> Things to do:
a) Copy the passage of the lawn mower thread between "my son put oil" and "what to do?", inclusive.
b) Write what follows the last sentence of the lawn mower thread, carrying it on from there.

> Text passage:

= Beginning of Section =

# how do you flush out the engine on a lawn mower?



## mkeane1120

my son put oil in the gas tank and ran the engine. it fouled out the spark plug. i changed it. but its still getting a little bit of oil on the plug and it still wont work. could anyone tell me how to flush the system or any suggestions on what to do?


----------



## bugman

well if its a side valve i'd suggest taking the head off and cleaning it good. clean the gaslines out with carb cleaner and clean the carb as well, as for the gas tank swish around some carb cleaner in there as well. you can't flush it out like a pipe, when oil goes through you have to clean it by hand to get it back fully right, and next time might i suggest not letting your boy touch the mower, my neices thought vegetabal oil was good enough to put in one and i caught em before they did. oh and dump the oiled gas its useless now


----------



## mkeane1120

thank you very much


----------



## bugman

no prob, if its a side valve it won't say ohv on the front it'll just be a head with a plug in it. i tell you little kids, never let em around expensive equipment. oh and as for the tank if its not all oiled up i would say let it be and one thing i forgot you can pop the fuel bowl off and drain that without screwing the settings and that'll help it out more. oh and plus what hp rating, if its below 5 it might not have a bowl. unless it's a tec, then it'll have a bowl, briggs will have diaprahms or either bowls. bigger then 5 have bowls and the horizontal briggs 5's have diaprahms. below 5 have em.

= End of Section =

(Data records)
= Beginning of Section =

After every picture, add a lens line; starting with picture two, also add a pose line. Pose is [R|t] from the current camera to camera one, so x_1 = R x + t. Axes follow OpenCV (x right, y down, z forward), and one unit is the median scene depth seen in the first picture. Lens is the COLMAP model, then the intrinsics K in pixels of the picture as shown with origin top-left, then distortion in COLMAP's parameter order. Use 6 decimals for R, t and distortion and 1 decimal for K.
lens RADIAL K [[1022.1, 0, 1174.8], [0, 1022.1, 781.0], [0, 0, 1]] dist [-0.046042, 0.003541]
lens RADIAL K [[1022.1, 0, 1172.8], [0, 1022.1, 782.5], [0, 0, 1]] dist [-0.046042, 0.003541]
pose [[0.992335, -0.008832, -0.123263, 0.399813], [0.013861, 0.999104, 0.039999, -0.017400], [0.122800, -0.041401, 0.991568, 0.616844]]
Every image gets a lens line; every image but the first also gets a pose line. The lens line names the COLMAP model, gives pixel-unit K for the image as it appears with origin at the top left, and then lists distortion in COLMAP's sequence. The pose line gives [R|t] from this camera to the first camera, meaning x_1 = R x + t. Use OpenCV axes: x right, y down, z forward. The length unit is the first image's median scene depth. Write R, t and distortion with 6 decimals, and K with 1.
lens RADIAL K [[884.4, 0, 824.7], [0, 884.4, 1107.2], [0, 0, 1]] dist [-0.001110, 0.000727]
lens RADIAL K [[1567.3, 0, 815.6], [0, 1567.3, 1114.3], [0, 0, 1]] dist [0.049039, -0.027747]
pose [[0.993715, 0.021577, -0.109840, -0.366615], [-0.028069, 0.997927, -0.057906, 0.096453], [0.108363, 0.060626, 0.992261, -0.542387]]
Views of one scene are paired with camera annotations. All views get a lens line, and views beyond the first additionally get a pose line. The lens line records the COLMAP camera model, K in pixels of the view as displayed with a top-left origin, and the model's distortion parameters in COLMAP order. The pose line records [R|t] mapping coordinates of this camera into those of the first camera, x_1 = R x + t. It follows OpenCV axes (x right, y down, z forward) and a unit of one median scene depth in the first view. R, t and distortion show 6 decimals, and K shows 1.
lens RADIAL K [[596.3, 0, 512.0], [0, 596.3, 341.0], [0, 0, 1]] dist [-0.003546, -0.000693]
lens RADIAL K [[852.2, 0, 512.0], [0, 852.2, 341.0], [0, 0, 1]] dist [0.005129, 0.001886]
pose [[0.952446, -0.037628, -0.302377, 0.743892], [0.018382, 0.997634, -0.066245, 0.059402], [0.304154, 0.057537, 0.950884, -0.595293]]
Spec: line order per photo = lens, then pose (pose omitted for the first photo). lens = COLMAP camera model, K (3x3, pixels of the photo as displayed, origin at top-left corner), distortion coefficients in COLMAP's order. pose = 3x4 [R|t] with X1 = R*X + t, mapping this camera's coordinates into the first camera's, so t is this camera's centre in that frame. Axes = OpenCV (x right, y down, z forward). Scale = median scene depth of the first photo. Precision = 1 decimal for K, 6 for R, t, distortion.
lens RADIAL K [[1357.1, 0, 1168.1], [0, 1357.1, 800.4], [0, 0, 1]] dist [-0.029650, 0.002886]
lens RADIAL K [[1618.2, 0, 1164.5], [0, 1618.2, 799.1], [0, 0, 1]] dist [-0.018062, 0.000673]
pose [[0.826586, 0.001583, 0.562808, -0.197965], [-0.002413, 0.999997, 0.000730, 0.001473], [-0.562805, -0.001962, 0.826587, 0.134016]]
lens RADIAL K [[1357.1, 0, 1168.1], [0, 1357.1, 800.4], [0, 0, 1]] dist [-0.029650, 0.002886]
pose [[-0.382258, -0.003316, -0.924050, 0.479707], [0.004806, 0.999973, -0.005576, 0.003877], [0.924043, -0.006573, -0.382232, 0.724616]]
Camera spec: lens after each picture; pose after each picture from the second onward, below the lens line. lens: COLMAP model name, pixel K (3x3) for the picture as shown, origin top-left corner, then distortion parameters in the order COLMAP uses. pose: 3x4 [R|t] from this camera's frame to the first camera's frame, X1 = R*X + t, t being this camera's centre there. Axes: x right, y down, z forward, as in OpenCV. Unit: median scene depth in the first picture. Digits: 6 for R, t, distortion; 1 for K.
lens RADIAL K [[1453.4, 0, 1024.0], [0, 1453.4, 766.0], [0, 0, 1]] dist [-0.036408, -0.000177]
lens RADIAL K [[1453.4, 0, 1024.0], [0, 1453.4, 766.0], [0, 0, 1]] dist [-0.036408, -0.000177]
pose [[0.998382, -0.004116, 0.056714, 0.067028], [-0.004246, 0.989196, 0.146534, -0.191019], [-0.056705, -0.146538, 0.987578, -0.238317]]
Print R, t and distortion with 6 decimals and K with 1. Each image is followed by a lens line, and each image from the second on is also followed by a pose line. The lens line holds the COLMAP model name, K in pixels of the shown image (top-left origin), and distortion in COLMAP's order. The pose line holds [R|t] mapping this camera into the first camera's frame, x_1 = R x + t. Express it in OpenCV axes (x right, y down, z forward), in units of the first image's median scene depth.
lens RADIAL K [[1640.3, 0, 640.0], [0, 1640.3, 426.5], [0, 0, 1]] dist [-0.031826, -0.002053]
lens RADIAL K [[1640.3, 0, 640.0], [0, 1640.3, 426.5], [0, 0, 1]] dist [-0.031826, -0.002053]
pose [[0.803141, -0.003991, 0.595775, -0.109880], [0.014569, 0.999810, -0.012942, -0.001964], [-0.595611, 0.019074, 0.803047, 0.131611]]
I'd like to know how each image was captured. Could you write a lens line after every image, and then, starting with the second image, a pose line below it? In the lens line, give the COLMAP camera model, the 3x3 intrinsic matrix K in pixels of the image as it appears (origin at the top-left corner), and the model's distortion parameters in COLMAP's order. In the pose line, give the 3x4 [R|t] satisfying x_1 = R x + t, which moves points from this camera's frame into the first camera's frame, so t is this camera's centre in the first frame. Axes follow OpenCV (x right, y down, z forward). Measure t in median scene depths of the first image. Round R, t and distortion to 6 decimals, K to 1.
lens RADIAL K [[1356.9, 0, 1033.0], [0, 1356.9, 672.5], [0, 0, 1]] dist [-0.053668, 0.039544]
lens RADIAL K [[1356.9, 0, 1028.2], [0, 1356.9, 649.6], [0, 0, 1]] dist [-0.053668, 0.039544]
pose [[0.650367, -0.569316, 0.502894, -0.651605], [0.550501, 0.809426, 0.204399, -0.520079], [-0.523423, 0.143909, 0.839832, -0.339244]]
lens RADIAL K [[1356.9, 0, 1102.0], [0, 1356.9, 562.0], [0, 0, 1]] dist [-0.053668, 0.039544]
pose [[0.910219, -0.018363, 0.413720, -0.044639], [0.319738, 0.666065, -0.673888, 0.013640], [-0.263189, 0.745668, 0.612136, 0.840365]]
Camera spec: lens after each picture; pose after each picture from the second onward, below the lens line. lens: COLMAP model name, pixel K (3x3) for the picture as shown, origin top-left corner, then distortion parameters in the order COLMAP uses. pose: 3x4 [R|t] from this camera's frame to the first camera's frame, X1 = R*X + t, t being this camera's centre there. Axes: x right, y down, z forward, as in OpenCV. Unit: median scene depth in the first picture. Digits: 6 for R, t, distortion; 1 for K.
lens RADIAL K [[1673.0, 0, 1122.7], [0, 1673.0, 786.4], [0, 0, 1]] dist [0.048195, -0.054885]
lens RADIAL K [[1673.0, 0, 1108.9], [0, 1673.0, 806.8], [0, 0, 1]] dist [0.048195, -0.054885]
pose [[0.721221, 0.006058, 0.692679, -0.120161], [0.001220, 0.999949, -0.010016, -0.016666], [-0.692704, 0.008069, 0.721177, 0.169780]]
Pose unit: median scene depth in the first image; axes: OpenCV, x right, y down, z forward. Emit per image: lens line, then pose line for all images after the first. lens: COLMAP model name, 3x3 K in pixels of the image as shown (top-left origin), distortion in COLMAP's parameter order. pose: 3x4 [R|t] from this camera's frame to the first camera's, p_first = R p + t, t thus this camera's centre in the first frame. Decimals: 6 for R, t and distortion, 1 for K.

= End of Section =

> Results for each task:
a)
my son put oil in the gas tank and ran the engine. it fouled out the spark plug. i changed it. but its still getting a little bit of oil on the plug and it still wont work. could anyone tell me how to flush the system or any suggestions on what to do?

b)
----------



## roperdude91

hey im a kid and i know what i am doing :dude:


----------



## bugman

yeah atleast you don't pour oil in the gas and go with it, check your oil and go without checking it or changing it for long periods of time and don't like my nieces think that vegetable oil is like motor oil and try to use it, (caught em before they did)


----------



## Iron head

the worst i ever did regarding wrong fulage is on my friends ride mower which we turned into a all terrain 2 wheeler. it was all fun n games till we ran outa normal gass soooo. we decided that the thing was a pice of shit anyeways so we put diesel fule in there to give it one last roar. than we drove it off a cliff into a pond that was the end of that mower.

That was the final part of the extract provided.